§ **Por hacer**
(A) En el texto sobre la visita al Louvre, ¿quiénes se agolpan alrededor de la pintura de Leonardo da Vinci?
(B) Pasa al inglés esta oración del texto sobre la visita al Louvre: «Es imposible acercarse y, si uno no se acerca, es imposible verla».
(C) Prosigue el texto sobre la visita al Louvre a partir de su última oración.

§ **Texto proporcionado**
---*---
Ese revoltijo son también las ciudades, las que se recuerdan con nostalgia y las que se quieren borrar de la memoria, de una vez y para siempre. El Louvre, en la Ciudad Luz, la meca de todo turista que pone un pie en la vieja Europa. Lo primero es ir a ver La Gioconda, con la ansiedad de saber si su sonrisa es tan enigmática como se dice. Hay que dar varias vueltas hasta hallarla, preguntar, buscar y volver a buscar hasta que finalmente se llega al salón que alberga la obra de Leonardo da Vinci. Es fácil darse cuenta dónde está porque a su alrededor hay un enjambre de turistas japoneses, tan pegados al blindex que protege la pintura que, más que sacarle una foto, parece que quisieran rozarla con la nariz. Es imposible acercarse y, si uno no se acerca, es imposible verla. Tan pequeña, o tan grande se la imaginaba, que es inevitable sentir una desilusión, igual la sonrisa está ahí, tan enigmática como se esperaba.
---*---
§ **Líneas de datos**
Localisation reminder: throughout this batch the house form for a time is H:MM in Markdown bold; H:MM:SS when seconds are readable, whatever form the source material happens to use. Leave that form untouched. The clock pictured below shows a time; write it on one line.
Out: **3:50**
---*---
§ **Resultados por tarea**
(A) Un enjambre de turistas japoneses.

(B) It is impossible to get close, and if one does not get close, it is impossible to see it.

(C)
En el Museo Británico, en Londres, el impacto no es menor. Ni bien se dejan atrás las imponentes columnas de la entrada y se traspone la puerta, se comprende por qué Inglaterra ha sido y es un país imperial, en los salones se encuentran gran parte de los tesoros de los países conquistados, sobre todo, los egipcios que asombran por la cantidad y calidad de las piezas que integran sus colecciones. También, en vitrinas protegidas con celo, hay manuscritos de los grandes escritores del Reino Unido, incluido Shakespeare, y también de los Beatles, hojas arrancadas de cuadernos con las letras de las canciones más famosas de Lennon y McCartney, un tesoro que los jóvenes aprecian tanto como los borradores de Harry Potter de puño y letra de J.K. Rowling. Acaso el más desordenado, en los recuerdos, claro, porque su orden es maravilloso, sea el Museo de Arte Moderno de Nueva York. Si se cierran los ojos y se quiere reconstruir el recorrido desde que se entra al edificio del 11W de la calle 53 hasta que, después de subir y bajar escaleras, recorrer salones con obras de Dalí, Pollock, Hopper y, por supuesto, de Warhol y dejarse llevar por ese impulso luminoso que es el arte, se llega a los jardines y se
toma un respiro, solo se van a sentir emociones, fuertes, sanguíneas, que son pinturas abstractas, realistas, gigantes, distraídas, meticulosas, fotos, enormes, pequeñitas, y objetos de diseño tan comunes y curiosos como una máquina de coser y una motoneta italiana que reconstruyen, en un caos delicioso, los rasgos de la cultura pop.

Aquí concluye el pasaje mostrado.